===== DATA TO PROCESS

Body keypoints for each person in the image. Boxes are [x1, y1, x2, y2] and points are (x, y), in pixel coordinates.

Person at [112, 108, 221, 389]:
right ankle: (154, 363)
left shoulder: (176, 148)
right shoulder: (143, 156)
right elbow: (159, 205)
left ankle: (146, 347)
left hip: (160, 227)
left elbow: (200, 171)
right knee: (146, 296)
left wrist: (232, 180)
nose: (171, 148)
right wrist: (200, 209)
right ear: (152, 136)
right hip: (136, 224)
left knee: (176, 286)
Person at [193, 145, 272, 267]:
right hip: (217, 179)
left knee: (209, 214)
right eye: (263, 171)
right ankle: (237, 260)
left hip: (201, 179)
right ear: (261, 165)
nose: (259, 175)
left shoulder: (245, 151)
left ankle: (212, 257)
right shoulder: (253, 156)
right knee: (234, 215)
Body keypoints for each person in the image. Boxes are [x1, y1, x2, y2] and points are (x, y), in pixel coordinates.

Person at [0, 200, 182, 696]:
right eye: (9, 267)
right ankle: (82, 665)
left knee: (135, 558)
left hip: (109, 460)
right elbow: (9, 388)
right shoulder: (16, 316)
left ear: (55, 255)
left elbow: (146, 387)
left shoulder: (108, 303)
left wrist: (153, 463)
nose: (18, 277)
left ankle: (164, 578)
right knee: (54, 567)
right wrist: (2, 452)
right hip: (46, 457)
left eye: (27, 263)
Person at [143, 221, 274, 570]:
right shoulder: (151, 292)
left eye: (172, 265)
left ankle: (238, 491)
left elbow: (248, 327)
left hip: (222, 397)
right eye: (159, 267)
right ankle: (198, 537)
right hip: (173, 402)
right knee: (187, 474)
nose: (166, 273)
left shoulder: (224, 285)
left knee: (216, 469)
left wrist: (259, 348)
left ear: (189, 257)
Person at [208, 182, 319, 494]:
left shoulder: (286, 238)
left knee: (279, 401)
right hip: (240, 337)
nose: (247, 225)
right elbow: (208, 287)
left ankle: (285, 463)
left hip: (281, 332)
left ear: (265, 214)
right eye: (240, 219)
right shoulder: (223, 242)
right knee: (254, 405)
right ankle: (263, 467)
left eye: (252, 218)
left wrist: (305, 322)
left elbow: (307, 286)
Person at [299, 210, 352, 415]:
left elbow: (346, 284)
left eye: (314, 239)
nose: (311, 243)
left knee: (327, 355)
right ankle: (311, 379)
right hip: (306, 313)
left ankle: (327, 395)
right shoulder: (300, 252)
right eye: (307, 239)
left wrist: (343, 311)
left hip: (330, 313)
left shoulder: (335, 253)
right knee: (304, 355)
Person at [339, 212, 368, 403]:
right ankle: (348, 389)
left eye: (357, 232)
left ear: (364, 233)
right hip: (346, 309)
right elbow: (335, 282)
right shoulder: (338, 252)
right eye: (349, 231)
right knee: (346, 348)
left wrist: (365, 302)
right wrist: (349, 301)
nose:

==========

In the listing above, count every line that contains the word "wrist" and give the number with no comment.

9